Laman's also not blind to the fact that she's using Mexican ingredients to make fancy drinks in a gentrifying neighborhood. She's spent time in Mexico, but doesn't pretend that anything here is "authentic"—in fact, she isn't sure that really means much.

"We like to argue a lot about what’s 'traditional,'" she said. "If you go to 10 bars in Mexico City and order 10 micheladas they’re all going to be different. It’s the way that people do things —it differs."

So straight pours of mezcal at Mezcaleria are served with oranges, chile salt and cacao salt.
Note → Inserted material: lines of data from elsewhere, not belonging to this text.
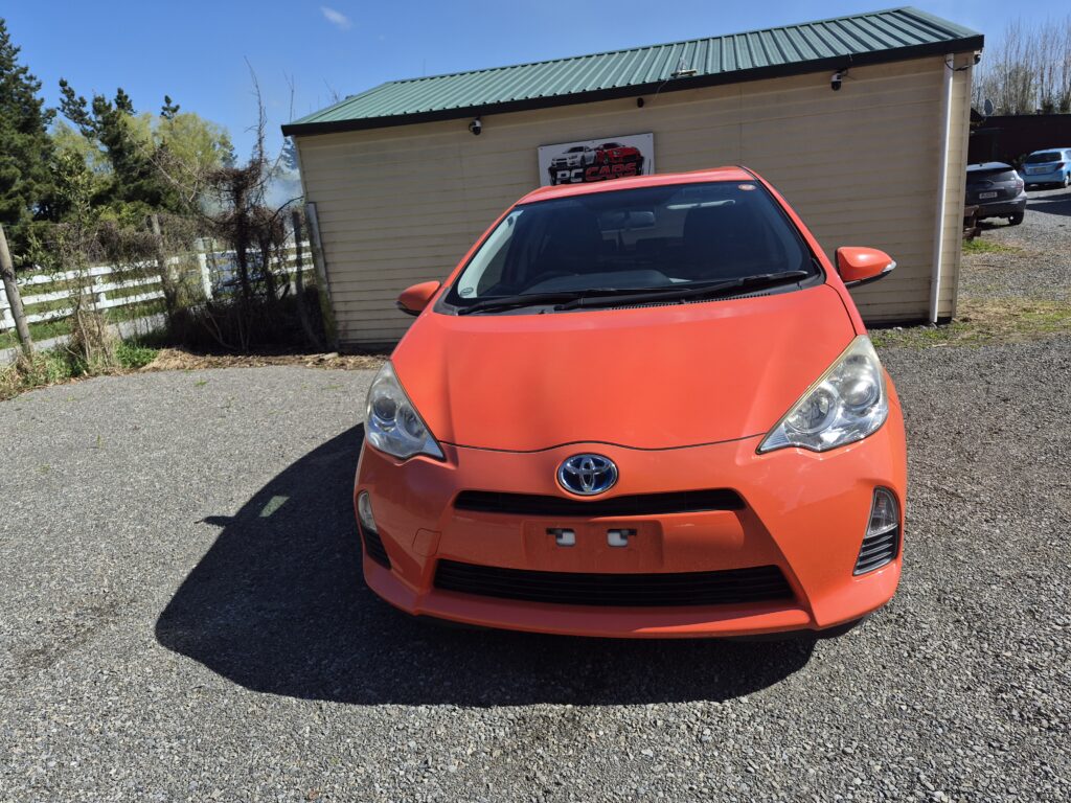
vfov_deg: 58.9
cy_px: 402
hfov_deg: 73.9
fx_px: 712
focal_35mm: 23
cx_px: 536
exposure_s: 1/6096
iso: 80
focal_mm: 5.4
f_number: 1.8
Is that "authentic?" At some bars in Mexico, sure, and at others, not so much—but it tastes good, people like it, and that's what matters.

She's also connecting with the neighborhood. $1 from every "Bridges not Walls," a fruity combination of mexcal, chile, strawberry, basil and lime goes to Darwin Elementary School right down the street, and Laman hopes to make more connections like that in the future.

At the end of the day, Mezcaleria Las Flores is a bar, a place to relax after work. Laman is entranced by Chicago's dive bar scene ("You have the most wonderful dive bars in the world") and her goal is to create someplace where guests want to be, regardless of the complexity of the menu.

"Our job as bartenders is to make people comfortable, from dive bars to wine bars to cocktail bars. People come in from stressful days and they sit down and they need to relax," she said. "It’s our job to help them do that."

Watching Laman greet guests, joke with regulars and pour shots on a Thursday night, it's pretty clear that she's fitting into her new city just fine.